Baltic perspectives on the EU challenges 2018: the Russian presidential elections

On 20 March 2018, the Latvian Institute of International Affairs, in cooperation with the Friedrich Ebert Stiftung, organised a closed lunch discussion “Baltic perspectives on EU challenges 2018: the Russian presidential elections”. The discussion gathered a group of 22 experts form governmental, non-governmental and academic institutions, in order to discuss the outcomes of the Russian presidential election of 18 March 2018. The key questions during the discussion revolved around the future of the EU-Russian relations in economic, political and military terms.

According to the participants, the background of the elections is described by a number of fundamental systemic factors. Firstly, as Russia is behaving more as an adversary of Europe, whereas China is becoming a European power. Secondly, the situation is made even more complex, as the US is exercising restraint towards Europe, meanwhile insisting on remaining the only superpower globally. Eventually, the EU is experiencing major difficulties in speaking “with one mouth”. This also means that the European continent is facing two fundamental challenges: one, where the accepted system of interdependence is clashing with EU Global Strategy and its emphasis on resilience; and a more global one, where the paradigm of multipolarity is once again clashing with multilateralism. The current situation in the European continent is increasingly uncomfortable for both all players. 

The participants of the lunch discussion argued that the re-election of President Vladimir Putin, who received 76.7% of the votes (according to official accounts), did not come as a surprise. The biggest loser or the election was the Communist party and its leader Gennady Zyganov, who, by promoting Pavel Grudinin, “fought against himself” and only received 11.8% of the votes. Interestingly, Kenia Sobchak, who received only 1.6% of the votes, was quoted as one of the biggest winners of the election, taking into account that she is now a well-known federal political figure.

Looking beyond the end of his term, President Putin is unlikely to fully leave the Russian political scene in 2024. The participants argued that the term “вождь” (from Russian – leader) is the most appropriate to describe Putin’s place in Russian policy making post-2024, akin to the current Chinese system. However, it is clear that Russia will have a new president. This also implies that new political leaders are expected to emerge in the following years. The participants argued that the opposition will only be able to gain more influence over Russian policy-making if it manages to move away from the “denial-of-the-system strategy”, instead focusing on an “improvement-of-the-system strategy”, bringing about change from the inside.

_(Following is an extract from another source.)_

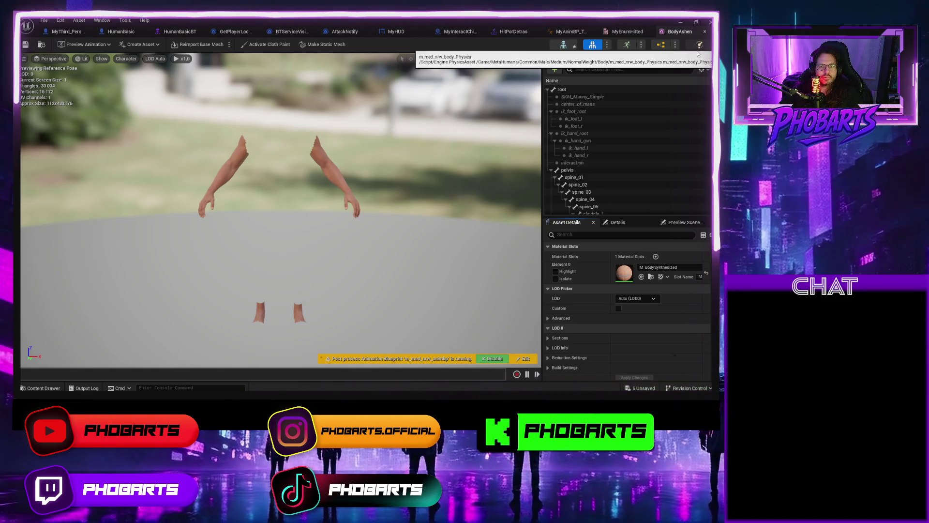
left_click(698, 46)
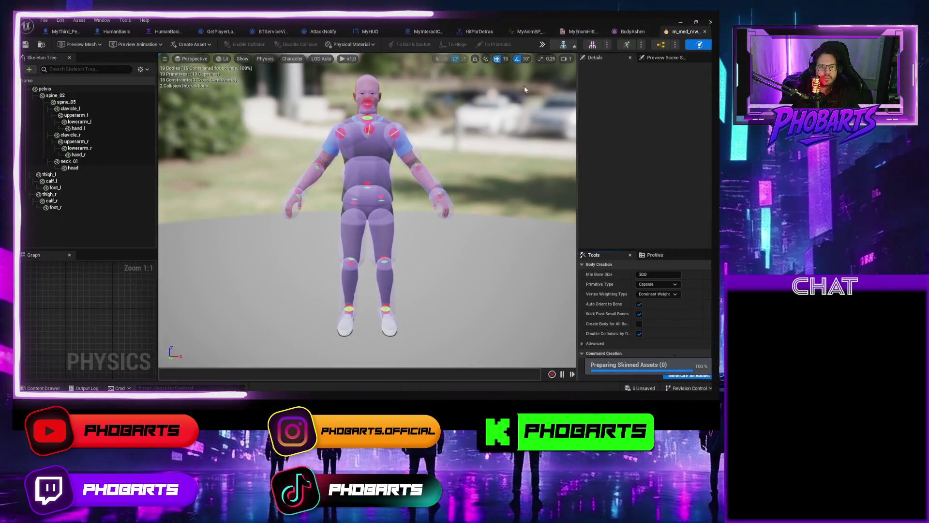
left_click(344, 59)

The Russian economy is likely to undergo more painful reforms (for instance, raising to upstream oil production tax, and taxing the alcohol and tobacco sales). Both the economic policy and foreign policy are likely to be guided by necessity, not choice. This is why the Eurasian policy vector will become increasingly important for Russia. Strengthening partnerships between Russia and its Eurasian partners will also mean that Russia is likely to break away from being “sandwiched” between Asia and Europe. The understanding that Russia is too big to work within structures, such as the EU, and too small to exist on its own, is becoming increasingly clear.

Resultantly, Europe is becoming less and less important on Russia’s agenda. Bilateral relationships with Germany and China are going to remain central, both in economic, political and diplomatic terms. Interestingly, the fact that the German investment in Russia has increased despite the sanctions-countermeasures regime seems to serve as a proof of the coming restructuring of the EU-Russia relationship.

However, the restructured relationship is unlikely to be based on a detente, but rather on continued deterrence efforts. This is linked to the fact that the great powers – the US, Russia and China – are showing little interest in changing the trajectories they are currently pursuing.

The task of international diplomacy is therefore to ensure that the security and safety of each of these players does not come at the expense of the security of others. This can be done by taking small steps on the short run, namely:

  • By creating “islands of cooperation”, which would enable confidence building among the players (for instance, by establishing bilateral channels);
  • By enabling a structural dialogue to strengthen trust through institutions (for instance, though the OSCE).

The participants also discussed the medium-term goals, focusing particularly on the question of the shared neighbourhood. Russia’s foreign and security policy in the region is a signal that it is unwilling to accept the independent foreign policy of the post-Soviet states. In the meanwhile, taking into account the internal dynamics of the EU, the legitimacy of its normative clout in this region and globally is also under question. Therefore, the position of the Eastern partners must be moulded in order to ensure their security and development independently from becoming a member of the EU or the Eurasian Economic Union. Such a situation would also make their membership of NATO superfluous.

Eventually, the long-term future European security order has to focus on finding ways to cooperate with one another. Only in this manner can the current conflict between the Russia and Ukraine be solved.